一刀は予備で腰に帯刀しておいて、もう一刀を基本は抜刀術みたいな感じで使わないと駄目だ。
二刀流スキルは納刀状態でも使えるのは知っているから、もし使いたい場合は左手に鞘を持っておけばいい。
右手に黒剣。左手に鞘で二刀流。
危なくなったら即納刀。
絶対に鞘は投げ捨てたら駄目。死ぬ。
『௧ஊ௩௪௫ ௯௰௱கஅ உஔகட ணதநன ௩௪௫௬௭ ஆஇஈஉ ஊஎஏ கஙசஜ ஞதநன
ப௭௮க ஙசஜரலள……』
土の神獣が詠唱を始めました。
あー、はいはい。
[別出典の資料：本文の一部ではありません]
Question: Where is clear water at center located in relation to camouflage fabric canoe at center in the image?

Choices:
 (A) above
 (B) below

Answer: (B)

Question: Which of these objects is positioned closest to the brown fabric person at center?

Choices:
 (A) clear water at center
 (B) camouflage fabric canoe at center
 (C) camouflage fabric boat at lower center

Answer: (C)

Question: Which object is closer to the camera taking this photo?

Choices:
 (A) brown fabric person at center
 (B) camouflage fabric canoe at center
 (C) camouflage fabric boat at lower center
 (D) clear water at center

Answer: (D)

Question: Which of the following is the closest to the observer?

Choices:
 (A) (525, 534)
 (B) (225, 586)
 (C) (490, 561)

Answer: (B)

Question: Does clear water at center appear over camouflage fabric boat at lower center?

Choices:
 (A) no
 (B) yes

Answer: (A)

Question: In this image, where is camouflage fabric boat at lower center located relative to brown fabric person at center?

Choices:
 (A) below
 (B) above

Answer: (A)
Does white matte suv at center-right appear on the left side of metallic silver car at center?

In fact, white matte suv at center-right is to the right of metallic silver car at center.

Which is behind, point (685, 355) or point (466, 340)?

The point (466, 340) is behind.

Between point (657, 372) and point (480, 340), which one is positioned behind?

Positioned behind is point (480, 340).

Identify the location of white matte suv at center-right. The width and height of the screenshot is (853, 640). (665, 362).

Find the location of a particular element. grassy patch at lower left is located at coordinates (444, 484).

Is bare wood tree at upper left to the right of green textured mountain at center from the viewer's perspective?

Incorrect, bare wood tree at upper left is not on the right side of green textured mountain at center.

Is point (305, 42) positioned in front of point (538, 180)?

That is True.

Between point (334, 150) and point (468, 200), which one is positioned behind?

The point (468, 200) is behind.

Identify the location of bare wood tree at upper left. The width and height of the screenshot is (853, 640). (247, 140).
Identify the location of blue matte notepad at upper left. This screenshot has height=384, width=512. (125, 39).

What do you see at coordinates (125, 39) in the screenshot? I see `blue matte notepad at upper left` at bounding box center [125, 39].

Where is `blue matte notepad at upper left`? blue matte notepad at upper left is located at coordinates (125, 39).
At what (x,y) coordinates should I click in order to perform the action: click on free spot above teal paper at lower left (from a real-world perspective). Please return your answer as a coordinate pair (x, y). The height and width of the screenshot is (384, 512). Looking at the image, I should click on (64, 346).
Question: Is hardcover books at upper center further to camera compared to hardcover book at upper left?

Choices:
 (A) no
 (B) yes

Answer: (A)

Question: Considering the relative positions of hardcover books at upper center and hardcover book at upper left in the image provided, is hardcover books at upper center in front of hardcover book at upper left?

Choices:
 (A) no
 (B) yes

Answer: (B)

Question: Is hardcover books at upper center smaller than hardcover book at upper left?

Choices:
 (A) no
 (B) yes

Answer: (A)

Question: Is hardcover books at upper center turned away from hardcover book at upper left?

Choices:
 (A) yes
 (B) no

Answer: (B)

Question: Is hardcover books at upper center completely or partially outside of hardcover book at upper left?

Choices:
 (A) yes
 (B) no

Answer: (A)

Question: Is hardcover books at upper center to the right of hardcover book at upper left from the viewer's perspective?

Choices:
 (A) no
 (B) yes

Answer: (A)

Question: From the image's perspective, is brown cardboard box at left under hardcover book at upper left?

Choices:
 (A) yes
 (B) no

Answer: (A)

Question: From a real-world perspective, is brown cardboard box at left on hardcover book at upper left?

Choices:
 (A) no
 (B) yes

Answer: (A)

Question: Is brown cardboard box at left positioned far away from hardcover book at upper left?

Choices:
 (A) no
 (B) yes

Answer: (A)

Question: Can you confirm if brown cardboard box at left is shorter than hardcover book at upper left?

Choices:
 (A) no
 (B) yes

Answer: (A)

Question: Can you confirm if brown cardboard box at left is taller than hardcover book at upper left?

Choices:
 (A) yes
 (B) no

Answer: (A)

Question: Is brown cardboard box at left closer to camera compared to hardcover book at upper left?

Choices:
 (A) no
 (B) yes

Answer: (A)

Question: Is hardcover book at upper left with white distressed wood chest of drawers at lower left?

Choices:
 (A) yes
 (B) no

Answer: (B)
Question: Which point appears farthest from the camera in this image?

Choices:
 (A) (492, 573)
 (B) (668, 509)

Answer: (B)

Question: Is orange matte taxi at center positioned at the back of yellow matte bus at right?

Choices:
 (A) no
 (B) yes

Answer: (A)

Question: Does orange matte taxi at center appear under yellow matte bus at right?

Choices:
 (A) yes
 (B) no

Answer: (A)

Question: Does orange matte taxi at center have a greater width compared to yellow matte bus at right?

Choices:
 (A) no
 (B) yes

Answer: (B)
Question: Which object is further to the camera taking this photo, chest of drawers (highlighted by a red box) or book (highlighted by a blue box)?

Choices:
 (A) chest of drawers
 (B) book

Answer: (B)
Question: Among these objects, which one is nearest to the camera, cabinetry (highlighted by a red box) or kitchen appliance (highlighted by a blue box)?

いつものパターンね。
土の禁術を使って俺もろとも自爆、みたいな。
「まあ、大体使い方分かったし、これで終わりにすっか。危なくなったら即納刀。絶対に鞘は投げ捨てたら駄目」
何度も復唱し、黒剣の使い方を頭に叩き込む。
そしてとりあえずその場に一刀を置き、もう一刀を納刀状態のまま身体の前に翳した。
「これで終わりだ。楽しかったぜ、土公神。――――《絶・ツーエッジソード》!」
隠し二刀流スキルを発動と同時に、抜刀する。
右手に黒剣。左手に鞘。
防御を捨て、全ての魔力を黒剣に。
そして、俺は地面を蹴った。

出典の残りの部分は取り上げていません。